Shook hopes to see quality low-cost health care extended to all patients who need it far into the future at Manos Juntas.
“It’s not a vision, it’s a dream. I started working toward this end some time ago. I think it should be an OU Outreach Clinic that’s low cost, maybe a $25 visit. But that’s not always how things work. A problem we have is that it’s hard becoming federally qualified at this time because you have to charge people a fee, and you have to try to collect it. And they want you to be serious about it,” Shook said.
“There’s a statement I’ve heard many times, and I think it’s silly. ‘You don’t get good output unless you get some input. If you want good health care, you’ve got to pay the doctor something.’ I’ve been hearing that since I was a freshman at medical school. We’ve pretty much proven here that that’s not true. Our patients are really dedicated; they take care of themselves well. And there’s no charge at all. But if we could get the support and become an outreach clinic, I would not object if they charge a modest $20 to $25 per visit. I don’t think that’s too bad. We do allow the patients to make donations — many of them donate $50. They feel like they belong here and I feel like they belong here also. It’s not as true anymore, but many of our patients have no papers, and we’ve never asked the question. We know by the way they behave that they’re afraid. [You see it] in their eyes. It’s less of an issue now, but every person deserves quality health care.”
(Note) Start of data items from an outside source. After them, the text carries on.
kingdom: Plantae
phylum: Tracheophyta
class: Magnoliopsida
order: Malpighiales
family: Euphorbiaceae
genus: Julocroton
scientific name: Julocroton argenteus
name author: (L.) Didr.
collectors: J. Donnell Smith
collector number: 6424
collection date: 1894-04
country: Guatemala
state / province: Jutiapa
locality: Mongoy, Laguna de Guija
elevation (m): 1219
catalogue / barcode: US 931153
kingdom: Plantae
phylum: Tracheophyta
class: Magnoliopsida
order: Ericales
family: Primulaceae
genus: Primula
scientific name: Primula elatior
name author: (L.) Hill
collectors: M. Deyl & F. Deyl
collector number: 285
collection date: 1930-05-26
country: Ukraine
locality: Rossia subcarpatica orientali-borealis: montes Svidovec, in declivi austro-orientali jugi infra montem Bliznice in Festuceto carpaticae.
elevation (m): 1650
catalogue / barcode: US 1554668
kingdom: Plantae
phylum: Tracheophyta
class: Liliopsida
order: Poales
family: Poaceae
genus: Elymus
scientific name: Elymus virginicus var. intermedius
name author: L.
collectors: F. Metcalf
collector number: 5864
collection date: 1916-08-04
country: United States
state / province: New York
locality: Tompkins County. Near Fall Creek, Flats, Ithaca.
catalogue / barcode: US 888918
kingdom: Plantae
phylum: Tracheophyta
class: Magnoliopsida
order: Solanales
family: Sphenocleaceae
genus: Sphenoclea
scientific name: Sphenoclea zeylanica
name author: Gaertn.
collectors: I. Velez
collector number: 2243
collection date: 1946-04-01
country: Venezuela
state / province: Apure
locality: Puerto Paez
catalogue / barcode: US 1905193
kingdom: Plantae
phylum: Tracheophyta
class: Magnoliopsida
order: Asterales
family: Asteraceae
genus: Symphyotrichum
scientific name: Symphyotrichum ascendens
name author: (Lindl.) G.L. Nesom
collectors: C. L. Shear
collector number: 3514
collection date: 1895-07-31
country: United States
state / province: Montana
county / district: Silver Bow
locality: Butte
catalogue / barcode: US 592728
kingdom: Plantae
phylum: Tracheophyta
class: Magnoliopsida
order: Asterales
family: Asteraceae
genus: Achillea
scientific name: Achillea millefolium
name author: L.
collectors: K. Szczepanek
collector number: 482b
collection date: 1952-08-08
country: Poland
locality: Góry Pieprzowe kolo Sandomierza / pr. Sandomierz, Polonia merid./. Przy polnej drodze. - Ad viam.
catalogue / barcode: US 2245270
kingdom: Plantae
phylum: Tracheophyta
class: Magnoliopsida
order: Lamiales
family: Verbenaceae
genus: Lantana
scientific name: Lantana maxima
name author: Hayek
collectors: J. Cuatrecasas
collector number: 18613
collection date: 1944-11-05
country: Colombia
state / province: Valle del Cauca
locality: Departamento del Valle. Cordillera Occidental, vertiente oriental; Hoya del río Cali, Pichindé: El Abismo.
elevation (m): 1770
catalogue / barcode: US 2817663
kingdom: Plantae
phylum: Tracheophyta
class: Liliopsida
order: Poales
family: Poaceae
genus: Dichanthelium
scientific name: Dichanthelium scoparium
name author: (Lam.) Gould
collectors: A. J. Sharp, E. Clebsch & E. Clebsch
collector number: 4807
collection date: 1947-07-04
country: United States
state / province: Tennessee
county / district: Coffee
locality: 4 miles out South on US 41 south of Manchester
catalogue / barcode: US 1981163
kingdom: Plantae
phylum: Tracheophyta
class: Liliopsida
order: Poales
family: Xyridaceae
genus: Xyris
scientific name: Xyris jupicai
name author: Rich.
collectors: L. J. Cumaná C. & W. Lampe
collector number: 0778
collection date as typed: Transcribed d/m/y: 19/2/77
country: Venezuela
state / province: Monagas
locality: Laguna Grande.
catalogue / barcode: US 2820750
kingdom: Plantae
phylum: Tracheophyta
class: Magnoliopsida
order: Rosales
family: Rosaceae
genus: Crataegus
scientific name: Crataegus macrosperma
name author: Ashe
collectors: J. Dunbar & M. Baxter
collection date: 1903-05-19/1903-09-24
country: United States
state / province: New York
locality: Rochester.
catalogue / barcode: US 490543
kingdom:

Shook has been practicing medicine for a long time, far past the age when most doctors hang up the stethoscope, and he doesn’t appear to be slowing down anytime soon.
“When I retired from OU, I’d been practicing for 65 years,” Shook said. “I just really saw the need to keep working. So I’m retired officially, but just not ready to retire. I love it. To me, that ideal life is to be working where you enjoy your work. So I just keep doing it because I enjoy it and I will until I can’t.”